St. George Utah Temple
Church leaders announced plans to construct the temple on Nov. 9, 1871 and they broke ground the same day. Almost 100 years after its initial dedication, President Spencer W. Kimball rededicated the temple after it was remodeled.
The temple was privately dedicated Jan. 1, 1877, with three dedicatory prayers. President Wilford Woodruff dedicated the baptistry; Erastus Snow did the main floor and Brigham Young, Jr. dedicated the sealing room.
It is the oldest operating temple of the church and the first built in Utah. It is the only temple completed during the 30 years Brigham Young was president of the church. Its original tower was damaged by a lightning storm shortly after it was dedicated. A new tower was added several years later.
The St. George Utah Temple was nearly doubled in size and rededicated in 1975.
Cedar City Utah Temple
Plans were announced in April 2013 to construct a temple in Cedar City.
The temple will be dedicated on Sunday, December 10.

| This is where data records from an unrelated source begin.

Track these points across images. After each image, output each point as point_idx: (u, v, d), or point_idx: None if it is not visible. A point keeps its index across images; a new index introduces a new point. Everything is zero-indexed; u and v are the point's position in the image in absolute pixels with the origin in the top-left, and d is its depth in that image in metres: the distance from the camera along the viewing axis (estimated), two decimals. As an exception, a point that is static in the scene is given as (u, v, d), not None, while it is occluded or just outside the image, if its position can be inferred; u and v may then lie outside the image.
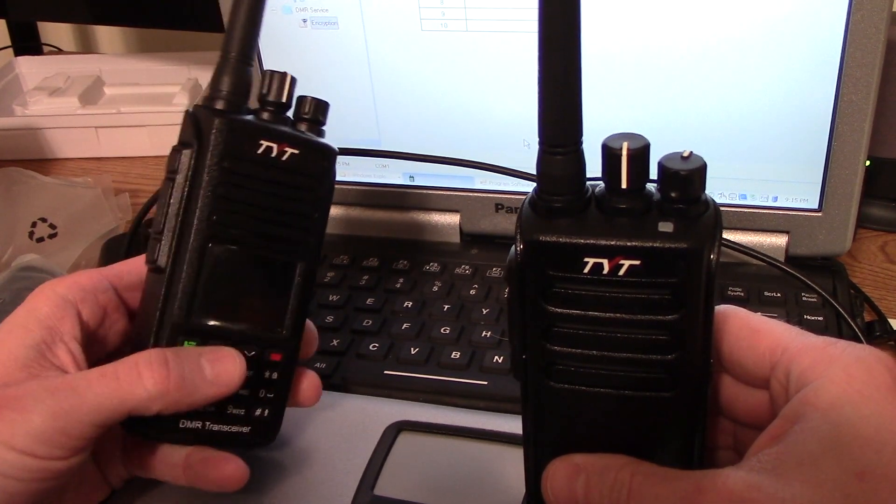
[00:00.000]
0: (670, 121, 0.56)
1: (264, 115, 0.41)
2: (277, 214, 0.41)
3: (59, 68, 0.97)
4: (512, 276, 0.29)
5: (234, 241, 0.40)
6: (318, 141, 0.42)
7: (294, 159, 0.40)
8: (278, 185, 0.40)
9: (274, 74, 0.41)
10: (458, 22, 0.56)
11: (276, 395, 0.42)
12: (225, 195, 0.39)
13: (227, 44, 0.39)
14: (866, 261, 0.63)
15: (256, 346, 0.41)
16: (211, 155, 0.39)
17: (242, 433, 0.42)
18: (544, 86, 0.27)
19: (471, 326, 0.54)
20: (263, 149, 0.40)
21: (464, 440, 0.45)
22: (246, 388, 0.41)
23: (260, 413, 0.42)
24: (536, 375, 0.31)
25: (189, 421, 0.40)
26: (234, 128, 0.39)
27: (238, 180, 0.39)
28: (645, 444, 0.32)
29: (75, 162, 0.87)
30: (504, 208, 0.62)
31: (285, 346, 0.42)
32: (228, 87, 0.39)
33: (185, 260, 0.39)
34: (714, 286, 0.28)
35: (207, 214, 0.39)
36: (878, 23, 0.50)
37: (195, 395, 0.37)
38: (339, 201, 0.66)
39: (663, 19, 0.53)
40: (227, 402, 0.41)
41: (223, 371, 0.38)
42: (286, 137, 0.40)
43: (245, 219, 0.40)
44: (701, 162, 0.28)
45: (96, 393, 0.35)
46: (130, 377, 0.36)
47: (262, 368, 0.41)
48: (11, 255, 0.66)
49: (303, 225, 0.42)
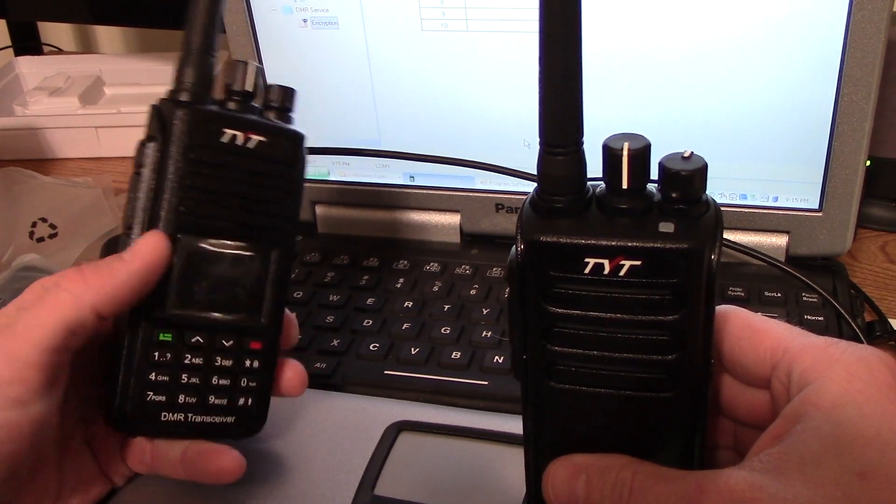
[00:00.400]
0: (671, 121, 0.56)
1: (230, 105, 0.41)
2: (247, 202, 0.41)
3: (59, 68, 0.97)
4: (512, 276, 0.29)
5: (205, 231, 0.40)
6: (284, 127, 0.42)
7: (261, 146, 0.40)
8: (246, 173, 0.40)
9: (237, 64, 0.41)
10: (459, 22, 0.56)
11: (258, 384, 0.42)
12: (192, 185, 0.39)
13: (188, 36, 0.40)
14: (867, 261, 0.63)
15: (234, 335, 0.41)
16: (175, 146, 0.39)
17: (227, 423, 0.42)
18: (545, 86, 0.27)
19: (471, 326, 0.54)
20: (228, 137, 0.40)
21: (464, 440, 0.45)
22: (227, 377, 0.41)
23: (244, 402, 0.42)
24: (537, 375, 0.31)
25: (171, 413, 0.40)
26: (197, 117, 0.39)
27: (204, 170, 0.39)
28: (645, 444, 0.32)
29: (75, 162, 0.87)
30: (504, 208, 0.62)
31: (265, 335, 0.42)
32: (190, 79, 0.40)
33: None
34: (715, 286, 0.28)
35: (175, 206, 0.39)
36: (879, 22, 0.50)
37: (119, 275, 0.37)
38: (339, 201, 0.66)
39: (664, 19, 0.53)
40: (208, 392, 0.41)
41: (141, 246, 0.38)
42: (251, 125, 0.40)
43: (214, 208, 0.40)
44: (702, 162, 0.28)
45: (34, 318, 0.35)
46: (55, 294, 0.36)
47: (242, 357, 0.41)
48: (12, 255, 0.66)
49: (274, 211, 0.42)
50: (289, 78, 0.62)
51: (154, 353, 0.39)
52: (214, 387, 0.41)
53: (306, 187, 0.52)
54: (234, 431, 0.42)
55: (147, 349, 0.39)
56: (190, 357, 0.40)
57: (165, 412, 0.40)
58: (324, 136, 0.63)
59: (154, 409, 0.40)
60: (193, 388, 0.41)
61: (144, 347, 0.39)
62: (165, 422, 0.40)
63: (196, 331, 0.40)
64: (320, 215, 0.66)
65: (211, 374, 0.41)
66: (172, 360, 0.40)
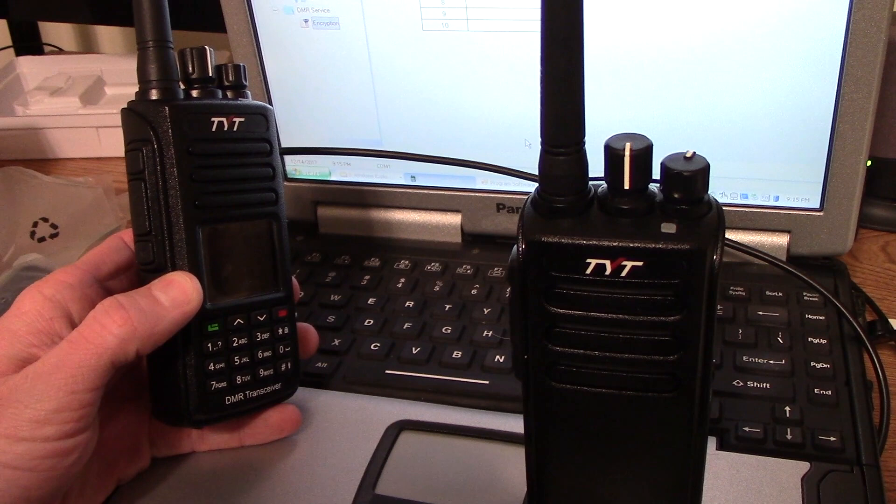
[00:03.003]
0: (672, 121, 0.56)
1: (194, 92, 0.42)
2: (244, 182, 0.43)
3: (60, 68, 0.97)
4: (514, 276, 0.29)
5: (218, 219, 0.42)
6: (255, 104, 0.43)
7: (242, 127, 0.42)
8: (238, 155, 0.42)
9: (194, 52, 0.42)
10: (460, 22, 0.56)
11: (291, 347, 0.45)
12: (200, 179, 0.41)
13: (141, 32, 0.40)
14: (867, 261, 0.63)
15: (265, 309, 0.43)
16: (174, 145, 0.40)
17: (276, 390, 0.44)
18: (546, 86, 0.27)
19: (472, 326, 0.54)
20: (216, 125, 0.41)
21: (465, 439, 0.45)
22: (269, 349, 0.43)
23: (285, 368, 0.45)
24: (538, 375, 0.31)
25: (233, 395, 0.43)
26: (186, 113, 0.40)
27: (205, 161, 0.41)
28: (646, 444, 0.32)
29: (76, 162, 0.87)
30: (505, 208, 0.62)
31: (287, 301, 0.44)
32: (158, 75, 0.40)
33: (184, 253, 0.40)
34: (717, 287, 0.28)
35: (191, 202, 0.40)
36: (879, 22, 0.50)
37: (161, 323, 0.38)
38: (340, 201, 0.66)
39: (665, 19, 0.53)
40: (258, 367, 0.43)
41: (178, 293, 0.39)
42: (230, 109, 0.42)
43: (221, 195, 0.42)
44: (704, 163, 0.28)
45: (75, 360, 0.36)
46: (96, 331, 0.37)
47: (275, 327, 0.44)
48: (13, 255, 0.66)
49: (265, 185, 0.43)
50: (290, 78, 0.62)
51: (207, 344, 0.41)
52: (261, 360, 0.43)
53: (308, 188, 0.52)
54: (280, 395, 0.45)
55: (200, 343, 0.41)
56: (237, 339, 0.42)
57: (228, 396, 0.42)
58: (325, 137, 0.63)
59: (218, 397, 0.42)
60: (246, 367, 0.43)
61: (197, 342, 0.41)
62: (230, 405, 0.43)
63: (236, 314, 0.42)
64: (321, 215, 0.66)
65: (256, 349, 0.43)
66: (223, 347, 0.42)
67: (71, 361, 0.36)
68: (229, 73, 0.43)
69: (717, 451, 0.44)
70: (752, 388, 0.47)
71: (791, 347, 0.50)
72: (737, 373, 0.49)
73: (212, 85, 0.42)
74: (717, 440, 0.44)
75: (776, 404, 0.46)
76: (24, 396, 0.35)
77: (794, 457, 0.43)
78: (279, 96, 0.63)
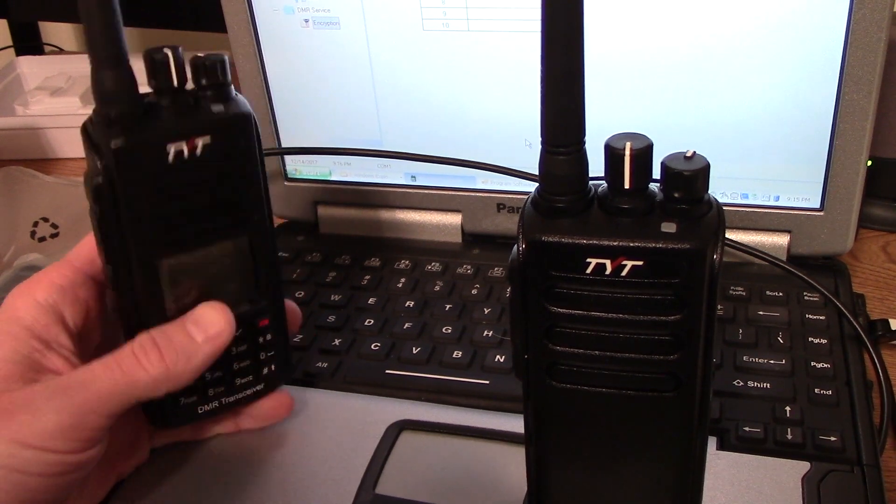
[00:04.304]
0: (673, 120, 0.56)
1: (163, 101, 0.37)
2: (211, 205, 0.39)
3: (60, 68, 0.97)
4: (514, 275, 0.29)
5: (179, 247, 0.39)
6: (226, 116, 0.38)
7: (209, 149, 0.37)
8: (203, 181, 0.38)
9: (155, 58, 0.36)
10: (460, 22, 0.56)
11: (276, 350, 0.44)
12: (158, 215, 0.38)
13: (91, 46, 0.35)
14: (868, 261, 0.63)
15: (242, 322, 0.42)
16: (123, 184, 0.36)
17: (259, 391, 0.44)
18: (547, 85, 0.27)
19: (472, 326, 0.54)
20: (173, 154, 0.37)
21: (465, 439, 0.45)
22: (247, 359, 0.43)
23: (267, 371, 0.44)
24: (538, 375, 0.31)
25: (205, 405, 0.43)
26: (135, 147, 0.36)
27: (161, 197, 0.37)
28: (646, 444, 0.32)
29: (77, 162, 0.87)
30: (506, 208, 0.62)
31: (268, 310, 0.43)
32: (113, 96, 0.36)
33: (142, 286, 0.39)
34: (717, 286, 0.28)
35: (147, 238, 0.38)
36: (880, 22, 0.50)
37: (195, 360, 0.38)
38: (341, 201, 0.66)
39: (666, 19, 0.53)
40: (233, 377, 0.42)
41: (210, 327, 0.39)
42: (192, 129, 0.37)
43: (184, 226, 0.39)
44: (704, 162, 0.28)
45: (104, 384, 0.36)
46: (131, 364, 0.37)
47: (255, 337, 0.43)
48: (13, 255, 0.66)
49: (240, 202, 0.40)
50: (290, 78, 0.62)
51: None
52: (237, 371, 0.43)
53: (308, 188, 0.51)
54: (267, 390, 0.45)
55: None
56: None
57: (200, 406, 0.42)
58: (325, 137, 0.63)
59: (188, 408, 0.42)
60: (219, 380, 0.43)
61: None
62: (202, 413, 0.43)
63: None
64: (322, 215, 0.66)
65: (231, 361, 0.43)
66: None
67: (100, 385, 0.36)
68: (205, 73, 0.38)
69: (717, 451, 0.44)
70: (753, 387, 0.47)
71: (791, 347, 0.50)
72: (737, 373, 0.49)
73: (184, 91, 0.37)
74: (717, 440, 0.44)
75: (776, 404, 0.46)
76: (41, 405, 0.35)
77: (795, 457, 0.43)
78: (279, 96, 0.63)
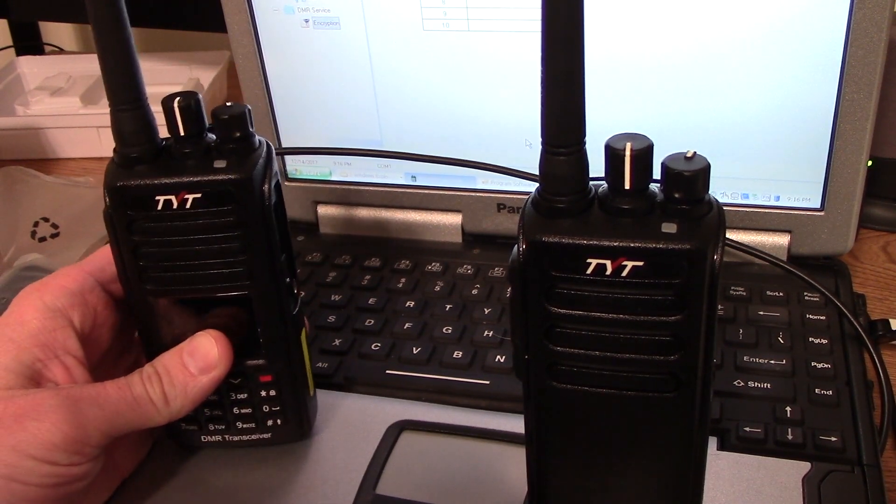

Saratoga Springs Utah Temple
The Saratoga Springs Utah Temple was announced Sunday, April 2, 2017 at the Sunday morning session of the LDS General Conference.
Layton Utah Temple
The Layton Utah Temple was announced Sunday, April 1, 2018 at the Sunday afternoon session of the LDS General Conference.
Washington County Utah
A new temple in Washington County, Utah was announced Sunday, Oct. 7, 2018 at the Sunday afternoon session of the LDS General Conference.
Tooele Valley Utah Temple
A temple to be constructed in Tooele Valley was announced Sunday, April 7, 2019, during the Sunday afternoon session of general conference.